La Ley de Murphy

La Ley de Murphy
Eloy M. Cebrián

domingo, 23 de agosto de 2009

Bruce


Hace unas semanas estuve en Benidorm para asistir a uno de los cinco conciertos que Bruce Springsteen ha dado en España. Fue una experiencia intensa que también me atrevería a calificar de agridulce. No era la primera vez que asistía a un concierto de una megaestrella del rock, aunque sí la primera que veía actuar a un músico por el que siento una admiración tan profunda. Empecé a escuchar a Bruce cuando ambos éramos ya talluditos. Yo estaría terminando mi carrera, y él ya había dejado atrás sus discos más legendarios (Born to Run, The River, Born in the USA), y se asomaba a la madurez con una serie de álbumes menores que adolecían de ciertas concesiones al éxito y a la comercialidad. De todos modos, mi puerta de acceso al universo del Boss fue un estuche de cinco LPs que se publicó en 1986. Estaba grabado en directo y venía a representar un resumen de su carrera hasta el momento, algo así como un borrón y cuenta nueva (aunque en vano, porque su público nunca le permitiría olvidarse de las viejas canciones).
El primer corte era una hermosa versión acústica de la monumental Thunder Road, interpretada con el único acompañamiento de piano y armónica. Como tantas otras composiciones de Springsteen, la canción está concebida en forma narrativa. La historia que cuenta es la de un muchacho que vive en una ciudad pequeña, donde sus únicas perspectivas son la mediocridad, el tedio y el fracaso. Pero hoy ha decidido romper con todo y escapar, y por ello se ha plantado con su coche ante la casa de Mary, su novia, a la que anima a unírsele en la fuga. Sé que todo esto suena a tema recurrente en la música rock (coches, chicas, la huida en busca de nuevas experiencias). Pero con el rock ocurre lo mismo que con la literatura: la diferencia no está en la originalidad de los temas, que suelen ser limitados, sino en el modo de abordarlos, de interpretarlos. La interpretación de Springsteen rebosa fuerza y sinceridad. Nuestra imaginación traza carreteras solitarias que se pierden en el horizonte, más allá del cual las oportunidades son infinitas. Aunque es necesario armarse de coraje para emprender el viaje, porque su precio es alto. Sin embargo, la recompensa merece la pena, como Bruce nos canta con su voz cálida y algo ajada, una voz que suena a muchas noches de humo y rock and roll en los garitos de la costa de Nueva Jersey: ¿Qué nos queda por hacer, excepto bajar la ventanilla y dejar que el viento alborote tu pelo? Mira la noche abierta de par en par y estos dos carriles que llevan a todas partes. Tenemos una última oportunidad para hacerlo real, para cambiar nuestras alas por cuatro neumáticos. Súbete, Mary. El cielo nos aguarda en las carreteras.

FILAS GUARDADAS:

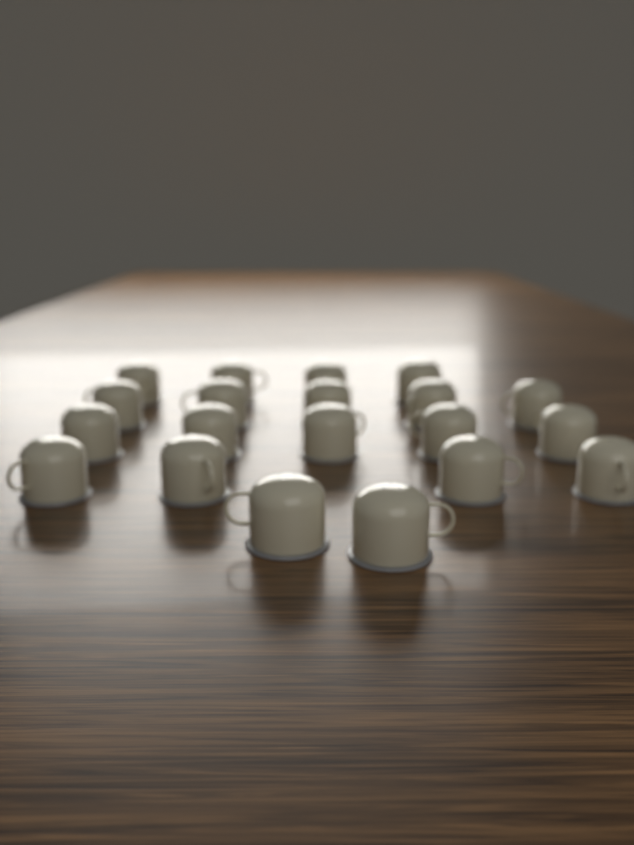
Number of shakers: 20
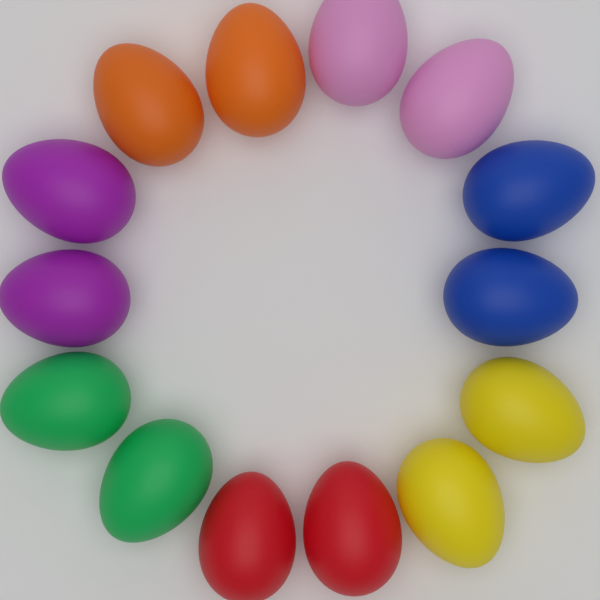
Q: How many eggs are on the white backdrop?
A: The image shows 14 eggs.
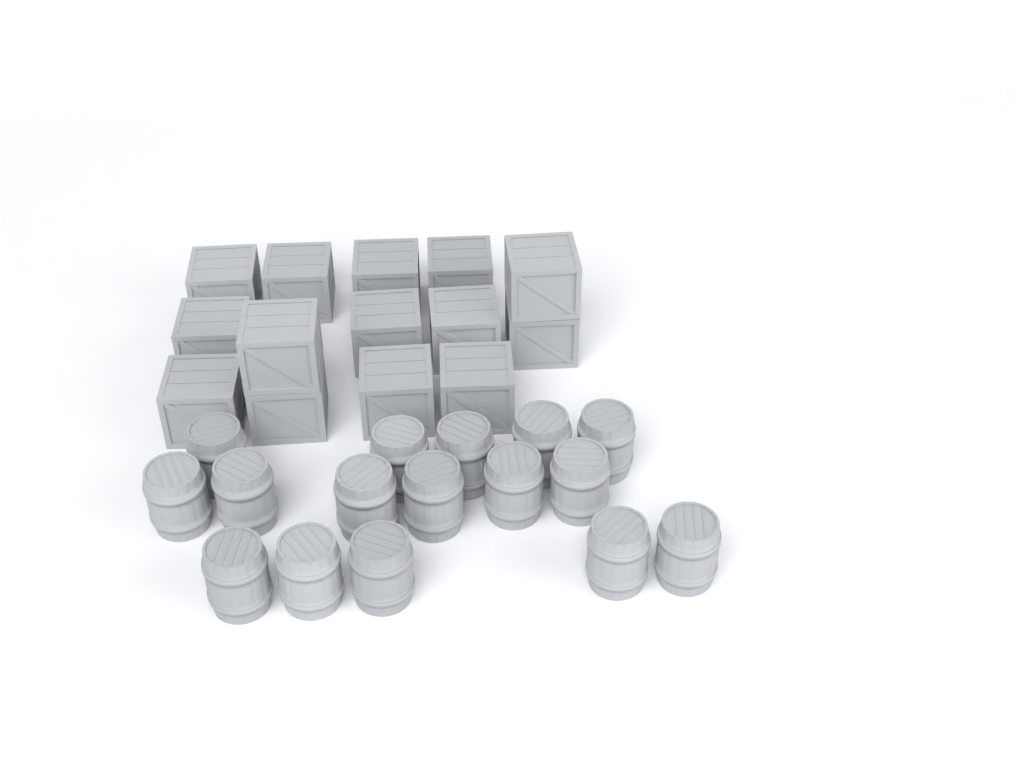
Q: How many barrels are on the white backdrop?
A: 16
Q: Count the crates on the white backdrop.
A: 14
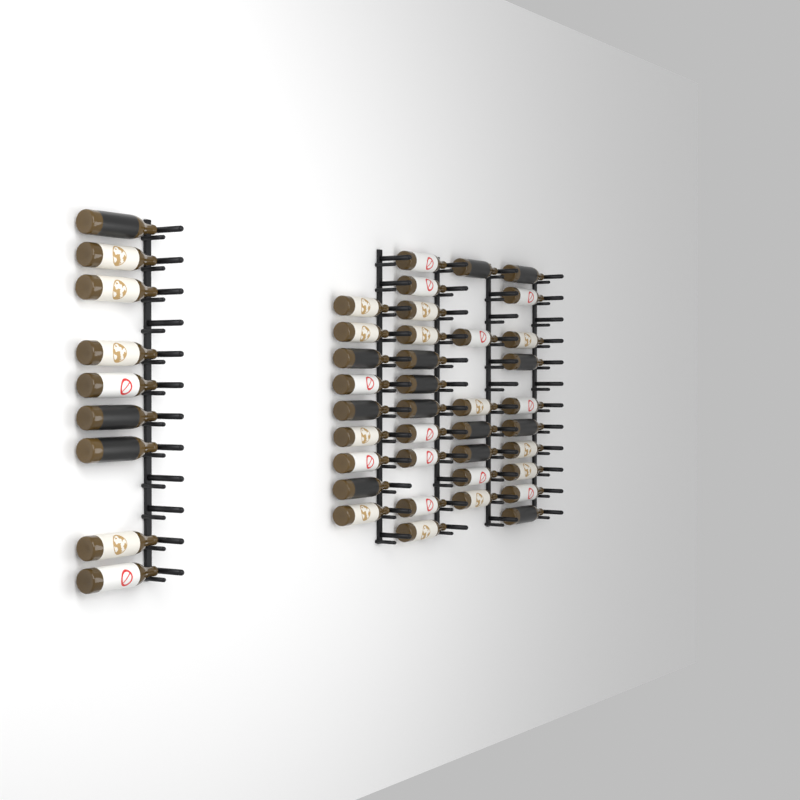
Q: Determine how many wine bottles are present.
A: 46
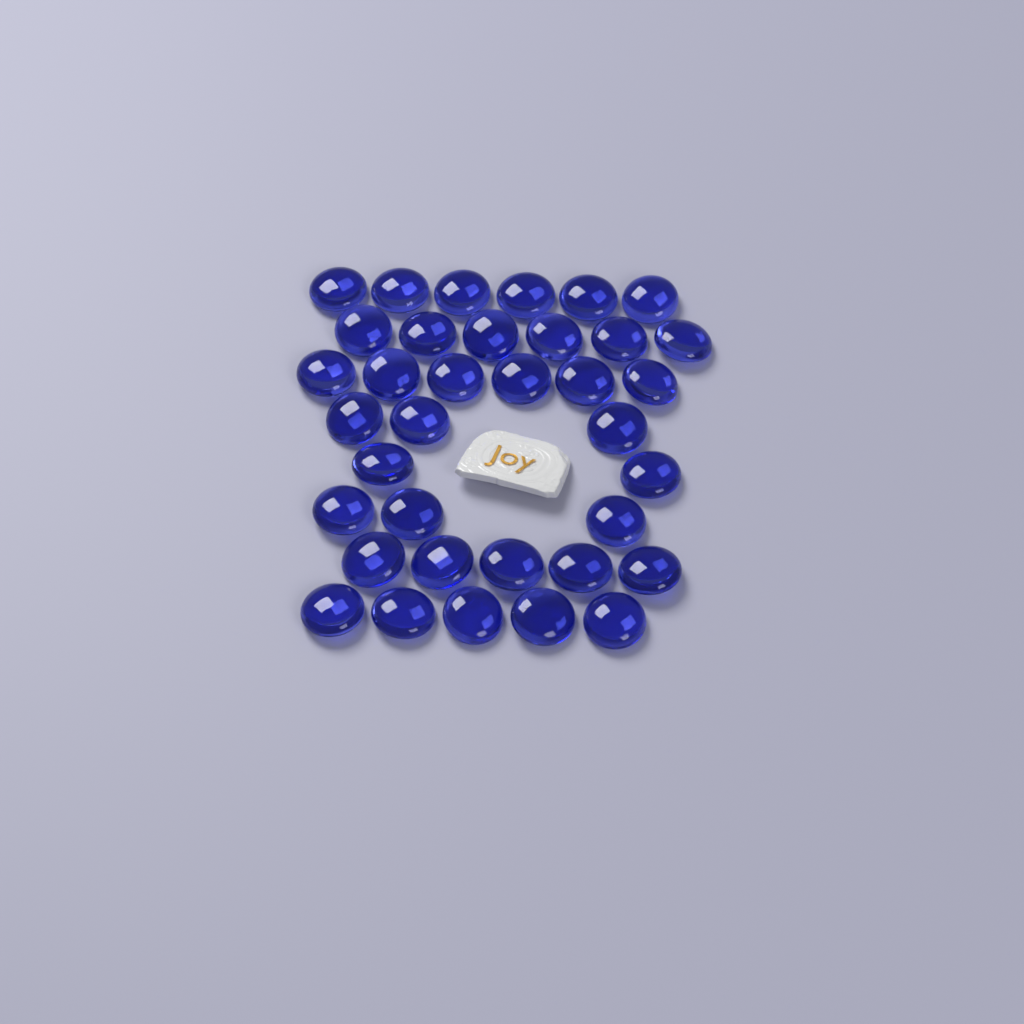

CONSIGNA A:
Explica en una a tres oraciones por qué, según el texto sobre Bruce Springsteen, no le resta valor a Thunder Road que su tema sea recurrente en la música rock.
CONSIGNA B:
Prosigue el texto sobre Bruce Springsteen a partir de su última oración.
Las filas no tienen ningún papel aquí.

RESPUESTA ESPERADA A:
En el rock, como en la literatura, los temas suelen ser limitados, así que la diferencia no está en su originalidad sino en el modo de abordarlos e interpretarlos. Y la interpretación de Springsteen rebosa fuerza y sinceridad.

RESPUESTA ESPERADA B:
Desde aquel iniciático Thunder Road no he dejado de escuchar y seguir a Bruce Springsteen. He vibrado con sus cantos a la libertad y la esperanza, realzados por ráfagas de guitarra eléctrica y por explosivos solos de saxofón. Disfruto con el Springsteen roquero, con la vitalidad de himnos como Born to Run o Jungleland, relucientes como los cromados de esos coches veloces cuyos motores rugen en la madrugada. Pero si tuviera que elegir me quedaría con el Springsteen más íntimo, el que les canta a los que han perdido, a los forajidos y los outsiders, o sencillamente a aquellos que han visto sus ilusiones de juventud hechas trizas.
Hace pocos meses, en una de las noches más frías del pasado invierno, encendí fuego en la chimenea y me dispuse a escuchar Nebraska con un gin-tonic en la mano y en completa soledad. Se trata de un álbum que Bruce grabó también a solas, con su guitarra y su armónica como única instrumentación. Todavía lo conservo en vinilo, y tengo la suerte de que mi tocadiscos siga funcionando. Fue como charlar durante casi una hora con un buen amigo, y creo que nunca me he sentido tan cerca de él como aquella noche.
El pasado 30 de julio, en cambio, había otras 30.000 personas gritando, dando palmas y coreando los temas. A lo lejos, sobre el brillante escenario, pululaban unas diminutas figuras, tan distantes que apenas era posible distinguir a Springsteen de su saxofonista Clarence Clemons, aunque éste sea negro y mida cerca de dos metros. Las enormes pantallas mostraban a un Bruce de casi sesenta años, pero todavía entregado y lleno de vitalidad, saltando, sudando, aceptando peticiones, estrechando la mano a los espectadores y dejándose tocar por ellos (a diferencia de otros artistas, Bruce confía lo bastante en su público para permitirle estar junto a él). Desde mi asiento de grada, comprendí que nunca había estado tan cerca del Boss. Pero al mismo tiempo me sentía a un mundo de distancia. El concierto me pareció fabuloso. Sin embargo, no pude reprimir cierta sensación de tristeza cuando terminó.
No me va a quedar más remedio que esperar a que llegue el próximo invierno para encender la chimenea y desempolvar de nuevo los viejos vinilos. Esta vez prepararé también un gin-tonic para él. Charlaremos y beberemos. Bruce y yo. Y le pediré que cante sus viejos temas, en especial aquel que dice que ahora los jóvenes rostros se han vuelto viejos y tristes, y los corazones de fuego se han enfriado. Pero aquella noche de invierno juramos ser hermanos de sangre, como soldados con una promesa que cumplir: nunca retroceder, nunca rendirnos.
No retreat, Bruce, no surrender.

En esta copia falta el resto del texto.